Bank regulation payoff
The very notion of monthly fees for checking accounts was until recently another scalp on the belt of technology, like paying for porn or worrying about the length of a long-distance call. But the era of free checking may be coming to an end, thanks to new consumer protection rules issued by the Federal Reserve under pressure from Congress and the White House.
More than half of all checking accounts are currently unprofitable, according to a May report by the financial research firm Celent. Overdraft fees minimized the losses on the smallest accounts. But the new rules, which kicked in on July 1, prohibit overdraft fees without a customer's explicit consent. So now many banks are instead choosing to spread those costs evenly by charging poorer people monthly fees.
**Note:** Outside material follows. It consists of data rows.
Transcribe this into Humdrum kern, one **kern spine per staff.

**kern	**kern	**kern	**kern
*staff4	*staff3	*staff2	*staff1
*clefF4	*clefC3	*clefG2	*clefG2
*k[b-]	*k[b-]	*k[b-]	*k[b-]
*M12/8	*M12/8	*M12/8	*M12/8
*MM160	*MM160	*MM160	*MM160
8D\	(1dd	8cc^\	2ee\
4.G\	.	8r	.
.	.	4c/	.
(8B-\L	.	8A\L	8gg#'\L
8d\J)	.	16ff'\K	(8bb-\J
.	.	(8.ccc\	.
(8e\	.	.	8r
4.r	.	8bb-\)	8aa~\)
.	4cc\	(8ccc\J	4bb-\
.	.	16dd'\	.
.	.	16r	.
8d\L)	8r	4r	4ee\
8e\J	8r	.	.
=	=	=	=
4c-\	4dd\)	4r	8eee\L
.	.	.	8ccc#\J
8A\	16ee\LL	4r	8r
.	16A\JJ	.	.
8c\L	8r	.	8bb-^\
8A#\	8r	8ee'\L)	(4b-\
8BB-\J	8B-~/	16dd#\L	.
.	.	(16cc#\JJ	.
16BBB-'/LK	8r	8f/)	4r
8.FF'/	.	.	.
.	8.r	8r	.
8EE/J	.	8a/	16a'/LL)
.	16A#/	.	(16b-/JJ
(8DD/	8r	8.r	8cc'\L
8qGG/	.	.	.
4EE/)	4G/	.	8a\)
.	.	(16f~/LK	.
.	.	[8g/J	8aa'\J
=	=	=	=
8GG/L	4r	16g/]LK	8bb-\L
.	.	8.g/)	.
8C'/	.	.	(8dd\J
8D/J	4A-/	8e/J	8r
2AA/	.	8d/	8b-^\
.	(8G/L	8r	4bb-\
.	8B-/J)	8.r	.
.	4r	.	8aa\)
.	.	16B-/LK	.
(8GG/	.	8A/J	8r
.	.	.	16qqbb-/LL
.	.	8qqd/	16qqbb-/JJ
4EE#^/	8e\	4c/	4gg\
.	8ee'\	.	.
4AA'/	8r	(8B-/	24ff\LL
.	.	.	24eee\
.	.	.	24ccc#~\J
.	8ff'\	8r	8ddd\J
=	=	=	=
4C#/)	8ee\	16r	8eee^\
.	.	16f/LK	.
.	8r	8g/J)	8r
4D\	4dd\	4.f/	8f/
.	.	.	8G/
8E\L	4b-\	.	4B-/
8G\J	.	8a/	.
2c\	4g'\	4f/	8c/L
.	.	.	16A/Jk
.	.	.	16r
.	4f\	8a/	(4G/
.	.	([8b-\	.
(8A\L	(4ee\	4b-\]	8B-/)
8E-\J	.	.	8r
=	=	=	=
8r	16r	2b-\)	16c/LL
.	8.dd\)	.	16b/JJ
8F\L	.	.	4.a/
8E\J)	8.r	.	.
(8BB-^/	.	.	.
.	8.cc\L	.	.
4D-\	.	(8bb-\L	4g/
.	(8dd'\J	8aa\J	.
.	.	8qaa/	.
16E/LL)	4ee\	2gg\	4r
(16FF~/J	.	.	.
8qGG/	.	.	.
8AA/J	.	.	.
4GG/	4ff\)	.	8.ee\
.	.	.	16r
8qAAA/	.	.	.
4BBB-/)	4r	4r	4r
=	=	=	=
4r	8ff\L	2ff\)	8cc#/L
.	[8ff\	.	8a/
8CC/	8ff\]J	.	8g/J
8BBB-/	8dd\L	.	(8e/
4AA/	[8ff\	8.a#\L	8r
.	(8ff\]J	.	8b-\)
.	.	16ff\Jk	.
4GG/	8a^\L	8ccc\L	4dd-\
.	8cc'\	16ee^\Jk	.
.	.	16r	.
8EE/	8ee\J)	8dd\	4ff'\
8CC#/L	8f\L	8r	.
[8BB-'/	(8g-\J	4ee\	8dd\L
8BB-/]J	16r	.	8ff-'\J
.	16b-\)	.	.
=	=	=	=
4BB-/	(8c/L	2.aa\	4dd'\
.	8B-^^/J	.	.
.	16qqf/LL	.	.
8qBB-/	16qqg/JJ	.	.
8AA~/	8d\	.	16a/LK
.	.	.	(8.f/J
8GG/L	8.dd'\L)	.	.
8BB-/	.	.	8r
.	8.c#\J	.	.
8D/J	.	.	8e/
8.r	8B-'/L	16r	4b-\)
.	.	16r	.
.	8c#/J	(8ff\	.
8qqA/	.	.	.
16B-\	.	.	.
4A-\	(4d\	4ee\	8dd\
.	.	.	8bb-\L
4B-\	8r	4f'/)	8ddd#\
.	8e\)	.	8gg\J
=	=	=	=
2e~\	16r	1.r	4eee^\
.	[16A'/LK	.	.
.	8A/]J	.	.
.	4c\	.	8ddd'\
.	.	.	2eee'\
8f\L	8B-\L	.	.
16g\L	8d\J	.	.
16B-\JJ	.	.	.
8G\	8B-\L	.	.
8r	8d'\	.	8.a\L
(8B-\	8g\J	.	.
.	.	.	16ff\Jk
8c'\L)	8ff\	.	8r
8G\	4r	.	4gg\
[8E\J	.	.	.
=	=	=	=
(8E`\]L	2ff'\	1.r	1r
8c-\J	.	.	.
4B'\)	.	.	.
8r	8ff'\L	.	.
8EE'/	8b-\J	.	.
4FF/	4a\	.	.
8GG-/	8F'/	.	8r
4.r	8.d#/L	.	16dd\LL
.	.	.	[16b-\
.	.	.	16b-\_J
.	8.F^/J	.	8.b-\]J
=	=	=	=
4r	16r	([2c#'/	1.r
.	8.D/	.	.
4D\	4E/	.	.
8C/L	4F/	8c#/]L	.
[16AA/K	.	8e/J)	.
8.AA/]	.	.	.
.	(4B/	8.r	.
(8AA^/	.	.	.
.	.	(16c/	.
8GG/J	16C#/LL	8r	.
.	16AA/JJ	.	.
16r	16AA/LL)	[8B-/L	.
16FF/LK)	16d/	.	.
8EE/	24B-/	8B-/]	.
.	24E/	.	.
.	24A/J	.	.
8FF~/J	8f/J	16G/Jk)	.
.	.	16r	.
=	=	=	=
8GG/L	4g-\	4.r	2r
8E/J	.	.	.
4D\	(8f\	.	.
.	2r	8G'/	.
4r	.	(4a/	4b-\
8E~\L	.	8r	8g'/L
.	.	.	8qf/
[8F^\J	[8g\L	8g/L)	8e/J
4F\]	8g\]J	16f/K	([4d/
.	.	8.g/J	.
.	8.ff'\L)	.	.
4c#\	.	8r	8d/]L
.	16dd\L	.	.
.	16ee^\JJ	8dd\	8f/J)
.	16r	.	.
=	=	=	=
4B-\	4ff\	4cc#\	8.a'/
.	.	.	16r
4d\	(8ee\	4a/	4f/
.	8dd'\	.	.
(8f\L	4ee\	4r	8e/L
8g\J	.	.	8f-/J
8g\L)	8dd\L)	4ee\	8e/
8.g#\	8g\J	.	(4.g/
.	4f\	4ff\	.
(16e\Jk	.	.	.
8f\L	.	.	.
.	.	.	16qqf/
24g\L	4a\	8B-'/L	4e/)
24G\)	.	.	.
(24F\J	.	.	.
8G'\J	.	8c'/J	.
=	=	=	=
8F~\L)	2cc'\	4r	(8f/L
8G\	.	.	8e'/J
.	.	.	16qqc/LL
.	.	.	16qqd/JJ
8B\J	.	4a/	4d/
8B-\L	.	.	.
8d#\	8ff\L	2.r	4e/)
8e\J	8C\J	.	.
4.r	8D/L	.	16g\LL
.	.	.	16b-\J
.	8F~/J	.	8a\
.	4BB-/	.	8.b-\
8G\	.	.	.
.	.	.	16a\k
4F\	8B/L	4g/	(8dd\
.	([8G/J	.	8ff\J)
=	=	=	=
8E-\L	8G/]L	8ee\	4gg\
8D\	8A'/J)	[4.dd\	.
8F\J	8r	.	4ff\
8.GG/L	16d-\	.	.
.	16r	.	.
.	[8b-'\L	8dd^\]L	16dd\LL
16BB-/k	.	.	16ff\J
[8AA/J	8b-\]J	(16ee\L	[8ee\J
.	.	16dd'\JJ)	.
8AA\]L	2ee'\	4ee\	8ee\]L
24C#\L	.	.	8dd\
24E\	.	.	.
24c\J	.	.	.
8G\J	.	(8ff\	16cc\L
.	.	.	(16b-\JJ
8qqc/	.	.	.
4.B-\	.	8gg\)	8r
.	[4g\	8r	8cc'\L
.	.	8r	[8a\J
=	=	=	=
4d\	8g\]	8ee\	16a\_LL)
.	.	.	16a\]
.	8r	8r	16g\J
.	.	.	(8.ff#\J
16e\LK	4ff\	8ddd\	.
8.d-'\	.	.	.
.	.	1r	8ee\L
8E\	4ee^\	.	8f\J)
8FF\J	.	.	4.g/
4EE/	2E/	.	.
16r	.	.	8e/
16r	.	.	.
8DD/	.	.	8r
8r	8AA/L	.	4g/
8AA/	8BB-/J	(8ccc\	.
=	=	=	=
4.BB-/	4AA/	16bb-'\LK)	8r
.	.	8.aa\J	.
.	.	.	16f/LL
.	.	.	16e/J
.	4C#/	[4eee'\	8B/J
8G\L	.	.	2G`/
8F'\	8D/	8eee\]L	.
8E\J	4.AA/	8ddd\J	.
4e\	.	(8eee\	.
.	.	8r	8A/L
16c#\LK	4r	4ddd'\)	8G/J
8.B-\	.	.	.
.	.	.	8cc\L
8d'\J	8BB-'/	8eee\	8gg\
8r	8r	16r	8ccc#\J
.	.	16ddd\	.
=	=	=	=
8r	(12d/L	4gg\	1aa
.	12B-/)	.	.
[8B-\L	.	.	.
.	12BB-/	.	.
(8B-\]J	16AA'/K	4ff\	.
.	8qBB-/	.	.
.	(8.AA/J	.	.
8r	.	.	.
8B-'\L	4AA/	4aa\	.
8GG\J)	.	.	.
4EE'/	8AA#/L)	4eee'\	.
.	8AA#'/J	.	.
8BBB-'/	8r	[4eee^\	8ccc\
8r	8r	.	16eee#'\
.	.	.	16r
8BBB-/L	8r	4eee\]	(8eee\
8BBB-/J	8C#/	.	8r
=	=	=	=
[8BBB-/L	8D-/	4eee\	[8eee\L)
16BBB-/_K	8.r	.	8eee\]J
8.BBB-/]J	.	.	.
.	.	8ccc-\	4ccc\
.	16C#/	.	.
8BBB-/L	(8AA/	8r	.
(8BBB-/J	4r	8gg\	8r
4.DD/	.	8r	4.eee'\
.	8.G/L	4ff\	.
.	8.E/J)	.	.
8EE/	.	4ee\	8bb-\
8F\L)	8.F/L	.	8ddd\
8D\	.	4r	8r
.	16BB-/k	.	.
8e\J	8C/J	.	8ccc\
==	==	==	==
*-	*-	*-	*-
People who have a lot of money in their accounts, use a bank credit card, or employ bank-based investment advisers won't pay the new fees. Only people with small, relatively low-volume accounts will. The increased costs are likely to push marginal customers out of the traditional banking system altogether. They will turn instead to companies that cater to the "unbanked"—that is, to check cashers and pawn shops.
Having triggered this near-future cascade of fees and departures from mainstream banking, Congress is now gearing up to regulate payday lenders and other institutions that cater to the unbanked. ATM fees are also up for increased congressional scrutiny. No word yet on whether Congress will be announcing new regulations on mattress manufacturers to prevent customers from stuffing cash under the bed.